══ Passage shown ══

If I knew that my mum had knowingly caused me to feel like that just because of what she wanted for herself, it would have caused resentment back then and it would cause resentment now that I'm an adult.

I'm sorry, but I think it's selfish to choose to create a child knowing that there's a strong possibility that they will grow up with some emotional distress because they've been denied one of their parents.

Giving an existing child a family has got to be better than creating a new fatherless child.

checkedblackandwhite Sat 01-Nov-14 10:18:22

It's interesting you should say that as I certainly haven't - but some issues with the process I'm worried about. I think I'd prefer to adopt as it just feels more moral somehow

carlsonrichards Sat 01-Nov-14 10:18:46

Go for it! I'd go for sperm donation.

═══

## Work required
Please quote the forum discussion word for word, from "I'm sorry, but" to "new fatherless child.". The data has no role in this.

══ Excerpted records ══

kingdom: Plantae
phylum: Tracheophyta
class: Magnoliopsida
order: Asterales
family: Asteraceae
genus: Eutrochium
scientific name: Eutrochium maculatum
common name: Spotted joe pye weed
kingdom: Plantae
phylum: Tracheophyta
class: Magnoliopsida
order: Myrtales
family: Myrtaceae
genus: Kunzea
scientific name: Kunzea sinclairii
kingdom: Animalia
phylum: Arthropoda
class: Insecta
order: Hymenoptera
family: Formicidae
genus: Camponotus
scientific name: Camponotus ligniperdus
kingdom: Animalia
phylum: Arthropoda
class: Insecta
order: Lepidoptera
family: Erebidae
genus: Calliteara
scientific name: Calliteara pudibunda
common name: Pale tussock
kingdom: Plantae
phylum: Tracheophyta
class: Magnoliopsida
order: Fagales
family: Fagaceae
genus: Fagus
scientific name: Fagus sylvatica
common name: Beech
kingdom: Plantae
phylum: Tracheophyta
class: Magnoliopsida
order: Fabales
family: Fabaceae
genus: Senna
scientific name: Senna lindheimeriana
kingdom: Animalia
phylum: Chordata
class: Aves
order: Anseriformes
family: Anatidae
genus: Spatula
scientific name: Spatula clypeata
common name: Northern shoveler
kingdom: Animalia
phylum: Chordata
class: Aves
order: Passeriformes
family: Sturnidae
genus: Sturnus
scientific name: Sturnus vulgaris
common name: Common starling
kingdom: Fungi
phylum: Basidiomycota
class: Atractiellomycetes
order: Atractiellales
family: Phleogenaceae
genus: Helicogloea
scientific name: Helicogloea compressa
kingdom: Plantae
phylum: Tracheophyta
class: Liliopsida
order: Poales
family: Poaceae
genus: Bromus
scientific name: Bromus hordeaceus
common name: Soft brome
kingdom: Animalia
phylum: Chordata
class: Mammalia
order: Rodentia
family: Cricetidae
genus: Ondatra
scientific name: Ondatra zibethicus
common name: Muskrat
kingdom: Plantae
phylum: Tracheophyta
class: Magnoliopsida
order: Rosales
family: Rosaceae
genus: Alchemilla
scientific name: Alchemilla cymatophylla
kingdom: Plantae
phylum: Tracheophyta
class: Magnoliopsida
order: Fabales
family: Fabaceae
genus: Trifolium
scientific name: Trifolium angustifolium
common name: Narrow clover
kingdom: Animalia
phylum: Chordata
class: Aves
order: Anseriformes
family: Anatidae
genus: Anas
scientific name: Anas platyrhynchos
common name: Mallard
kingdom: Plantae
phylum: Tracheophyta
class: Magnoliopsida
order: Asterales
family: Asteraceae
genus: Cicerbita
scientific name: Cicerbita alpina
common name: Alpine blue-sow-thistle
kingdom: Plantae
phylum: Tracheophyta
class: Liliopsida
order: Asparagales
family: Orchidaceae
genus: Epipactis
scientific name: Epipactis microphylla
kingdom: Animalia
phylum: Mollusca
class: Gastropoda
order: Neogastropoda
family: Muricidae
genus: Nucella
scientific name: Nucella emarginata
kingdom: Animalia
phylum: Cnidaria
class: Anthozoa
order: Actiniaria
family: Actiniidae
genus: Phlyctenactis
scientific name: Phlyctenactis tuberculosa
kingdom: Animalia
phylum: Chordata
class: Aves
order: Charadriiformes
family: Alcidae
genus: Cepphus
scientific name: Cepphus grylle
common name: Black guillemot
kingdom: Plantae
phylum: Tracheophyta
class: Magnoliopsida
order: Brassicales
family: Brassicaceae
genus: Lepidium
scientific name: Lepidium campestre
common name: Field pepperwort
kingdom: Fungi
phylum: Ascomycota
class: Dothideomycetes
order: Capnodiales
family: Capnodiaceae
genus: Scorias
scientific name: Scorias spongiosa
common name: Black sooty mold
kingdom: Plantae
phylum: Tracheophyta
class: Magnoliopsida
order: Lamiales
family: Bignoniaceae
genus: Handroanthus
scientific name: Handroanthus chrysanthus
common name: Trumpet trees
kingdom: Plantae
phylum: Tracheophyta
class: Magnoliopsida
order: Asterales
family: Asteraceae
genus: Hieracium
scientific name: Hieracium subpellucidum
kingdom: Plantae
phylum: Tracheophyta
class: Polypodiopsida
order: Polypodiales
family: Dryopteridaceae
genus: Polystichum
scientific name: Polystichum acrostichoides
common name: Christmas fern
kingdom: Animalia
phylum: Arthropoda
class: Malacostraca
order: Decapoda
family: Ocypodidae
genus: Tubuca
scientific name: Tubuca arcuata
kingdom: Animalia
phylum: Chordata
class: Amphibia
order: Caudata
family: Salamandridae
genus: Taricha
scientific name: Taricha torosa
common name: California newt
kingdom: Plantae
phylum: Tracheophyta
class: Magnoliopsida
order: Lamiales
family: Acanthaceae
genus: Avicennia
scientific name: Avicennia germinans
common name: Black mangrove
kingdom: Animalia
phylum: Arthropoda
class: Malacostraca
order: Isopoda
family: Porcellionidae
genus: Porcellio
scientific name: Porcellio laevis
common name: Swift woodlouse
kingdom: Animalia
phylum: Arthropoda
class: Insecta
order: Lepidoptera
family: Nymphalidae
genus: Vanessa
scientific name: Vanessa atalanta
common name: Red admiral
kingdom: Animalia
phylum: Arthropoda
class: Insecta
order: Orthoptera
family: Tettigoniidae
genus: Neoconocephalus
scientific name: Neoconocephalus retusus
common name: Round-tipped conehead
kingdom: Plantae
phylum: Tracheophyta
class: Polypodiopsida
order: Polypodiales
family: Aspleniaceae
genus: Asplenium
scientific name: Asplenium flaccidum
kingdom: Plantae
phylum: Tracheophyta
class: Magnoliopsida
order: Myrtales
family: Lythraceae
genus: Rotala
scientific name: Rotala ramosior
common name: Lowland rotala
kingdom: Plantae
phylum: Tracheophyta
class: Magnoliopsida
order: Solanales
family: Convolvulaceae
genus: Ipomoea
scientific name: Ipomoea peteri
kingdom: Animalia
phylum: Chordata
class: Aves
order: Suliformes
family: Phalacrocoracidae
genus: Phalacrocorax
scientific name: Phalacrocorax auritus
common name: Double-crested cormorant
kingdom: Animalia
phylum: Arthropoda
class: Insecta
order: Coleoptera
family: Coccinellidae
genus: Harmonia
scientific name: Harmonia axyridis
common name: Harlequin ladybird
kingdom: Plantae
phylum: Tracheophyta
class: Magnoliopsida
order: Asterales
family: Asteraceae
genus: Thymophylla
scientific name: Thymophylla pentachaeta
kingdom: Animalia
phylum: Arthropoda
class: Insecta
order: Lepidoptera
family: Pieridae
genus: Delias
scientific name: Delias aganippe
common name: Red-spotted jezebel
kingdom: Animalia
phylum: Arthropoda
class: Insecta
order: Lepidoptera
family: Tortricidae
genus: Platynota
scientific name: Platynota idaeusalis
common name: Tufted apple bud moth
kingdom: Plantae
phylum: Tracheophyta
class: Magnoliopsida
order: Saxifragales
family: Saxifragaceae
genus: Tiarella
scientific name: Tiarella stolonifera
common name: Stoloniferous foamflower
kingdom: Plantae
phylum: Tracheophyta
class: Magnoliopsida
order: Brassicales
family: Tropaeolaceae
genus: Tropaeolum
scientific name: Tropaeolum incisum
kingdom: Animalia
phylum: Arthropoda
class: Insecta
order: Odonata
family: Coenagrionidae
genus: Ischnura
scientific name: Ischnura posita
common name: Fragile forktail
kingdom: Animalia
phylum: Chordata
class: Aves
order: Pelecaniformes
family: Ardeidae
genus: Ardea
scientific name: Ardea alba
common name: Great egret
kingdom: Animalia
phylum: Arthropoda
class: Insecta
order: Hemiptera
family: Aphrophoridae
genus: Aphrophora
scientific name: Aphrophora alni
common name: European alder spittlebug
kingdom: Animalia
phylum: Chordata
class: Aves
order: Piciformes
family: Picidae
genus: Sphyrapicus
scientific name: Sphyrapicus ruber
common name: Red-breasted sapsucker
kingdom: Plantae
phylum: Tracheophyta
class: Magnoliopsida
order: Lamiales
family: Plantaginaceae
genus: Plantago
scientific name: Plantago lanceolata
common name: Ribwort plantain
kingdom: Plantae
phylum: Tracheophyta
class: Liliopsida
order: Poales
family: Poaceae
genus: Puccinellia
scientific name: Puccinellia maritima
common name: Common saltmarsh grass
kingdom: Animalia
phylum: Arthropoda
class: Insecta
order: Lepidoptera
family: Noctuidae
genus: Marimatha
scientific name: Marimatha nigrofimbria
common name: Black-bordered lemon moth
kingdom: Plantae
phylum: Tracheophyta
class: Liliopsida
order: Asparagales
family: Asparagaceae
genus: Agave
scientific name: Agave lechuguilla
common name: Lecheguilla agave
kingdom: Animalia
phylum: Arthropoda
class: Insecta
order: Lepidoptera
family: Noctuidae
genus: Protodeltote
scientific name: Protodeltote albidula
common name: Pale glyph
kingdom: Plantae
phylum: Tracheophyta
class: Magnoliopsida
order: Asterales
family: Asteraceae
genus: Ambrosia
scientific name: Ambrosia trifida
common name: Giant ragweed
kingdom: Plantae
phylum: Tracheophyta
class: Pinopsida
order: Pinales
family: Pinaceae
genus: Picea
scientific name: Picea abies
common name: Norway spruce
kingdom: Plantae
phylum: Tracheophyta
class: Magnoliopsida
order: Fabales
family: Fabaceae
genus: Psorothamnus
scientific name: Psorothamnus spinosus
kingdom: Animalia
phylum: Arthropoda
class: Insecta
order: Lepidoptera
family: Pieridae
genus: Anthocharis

═══

## Finished task
I'm sorry, but I think it's selfish to choose to create a child knowing that there's a strong possibility that they will grow up with some emotional distress because they've been denied one of their parents.

Giving an existing child a family has got to be better than creating a new fatherless child.